魔法少女リリカルなのは -LightDark-

第13話「光」

 

 

それは、平凡な小学三年生だったはずの私、高町なのはに訪れた小さな事件。

信じたのは勇気の心。手にしたのは魔法の力。

 

気持ちを分かり合える友達。

かけがえのない絆。

数々の思い出。

 

たくさんの出会いと別れがあったから、今の私がある。

その思いを心にしまって、私は前に進んでいく。

 

だから、さよならは言わない。

きっと会えると信じているから・・・

 

魔法少女リリカルなのは -LightDark-、始まります。

 

 

 アルフとの戦闘で負傷したカッツェの前には、異様な光景が広がっていた。ジャンヌの時間凍結により、フェイト、ライム、アルフ、ラークが固まり、立ち尽くしたまま動けなくなっていた。

「やったね、ジャンヌ。これでみんな一緒だね。」

「うん。これからはなのはと私と一緒・・みんな一緒・・・」

 笑顔を振りまくカッツェに、ジャンヌが微笑みかける。時間凍結を受けて動かなくなった魔導師たちを見渡して、彼女は一途の喜びを浮かべていた。

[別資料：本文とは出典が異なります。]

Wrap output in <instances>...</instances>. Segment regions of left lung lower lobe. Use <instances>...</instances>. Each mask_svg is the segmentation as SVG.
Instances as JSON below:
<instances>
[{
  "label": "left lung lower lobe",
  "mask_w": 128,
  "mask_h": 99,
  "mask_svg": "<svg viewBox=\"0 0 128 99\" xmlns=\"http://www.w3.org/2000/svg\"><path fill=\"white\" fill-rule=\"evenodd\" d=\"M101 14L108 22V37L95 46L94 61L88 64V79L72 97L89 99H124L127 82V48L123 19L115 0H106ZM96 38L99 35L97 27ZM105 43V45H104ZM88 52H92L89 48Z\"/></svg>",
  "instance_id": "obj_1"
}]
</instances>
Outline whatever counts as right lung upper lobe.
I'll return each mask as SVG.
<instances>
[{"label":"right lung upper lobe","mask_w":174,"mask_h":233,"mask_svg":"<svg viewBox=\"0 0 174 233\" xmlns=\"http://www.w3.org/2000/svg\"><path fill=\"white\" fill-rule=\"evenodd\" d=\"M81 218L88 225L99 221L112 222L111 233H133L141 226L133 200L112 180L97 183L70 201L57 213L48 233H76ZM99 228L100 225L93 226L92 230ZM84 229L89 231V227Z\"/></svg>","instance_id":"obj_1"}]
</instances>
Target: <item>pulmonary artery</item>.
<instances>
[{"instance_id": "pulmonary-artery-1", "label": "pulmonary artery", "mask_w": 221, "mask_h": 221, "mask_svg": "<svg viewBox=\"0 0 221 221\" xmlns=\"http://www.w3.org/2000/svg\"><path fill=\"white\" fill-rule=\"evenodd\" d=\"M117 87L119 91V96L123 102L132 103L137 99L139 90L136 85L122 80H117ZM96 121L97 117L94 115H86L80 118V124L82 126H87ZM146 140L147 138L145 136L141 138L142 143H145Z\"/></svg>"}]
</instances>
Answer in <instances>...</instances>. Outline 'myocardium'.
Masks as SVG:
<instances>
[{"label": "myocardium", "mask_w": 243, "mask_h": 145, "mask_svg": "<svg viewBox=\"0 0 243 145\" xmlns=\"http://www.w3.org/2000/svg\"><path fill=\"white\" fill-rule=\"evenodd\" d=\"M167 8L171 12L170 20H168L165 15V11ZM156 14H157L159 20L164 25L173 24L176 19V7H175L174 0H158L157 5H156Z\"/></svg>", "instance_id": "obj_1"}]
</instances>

「さて、とりあえずなのはのところに戻ろう。みんなを一緒に連れて行こう。」

 カッツェの言葉にジャンヌは頷き、空間転移のためのイメージを練り上げる。だがそのとき、ジャンヌが笑みを消して顔を強張らせる。

「どうしたの、ジャンヌ?」

「・・・なのはが・・なのはが・・・!?

 その様子に眉をひそめるカッツェに、ジャンヌがはじめて当惑をあらわにする。

 そのとき、部屋の天井が爆発し、2人が驚きを見せながら見上げる。破片が落下してくる天井から、1つの人影が飛び出してきた。

「あれは!?

 その正体にカッツェが驚愕する。2人の前に現れたのは、バリアジャケットを身にまとい、デバイスモードのレイジングハートを手にしたなのはだった。

「な、なのは・・・!?

「そんな!?なのははジャンヌの魔法で時間を止められているはずなのに・・!?

 なのはの登場にジャンヌが動揺し、カッツェも驚きの声を上げる。ジャンヌの時間凍結を受けていたなのはが、2人の前に立ちはだかったのだ。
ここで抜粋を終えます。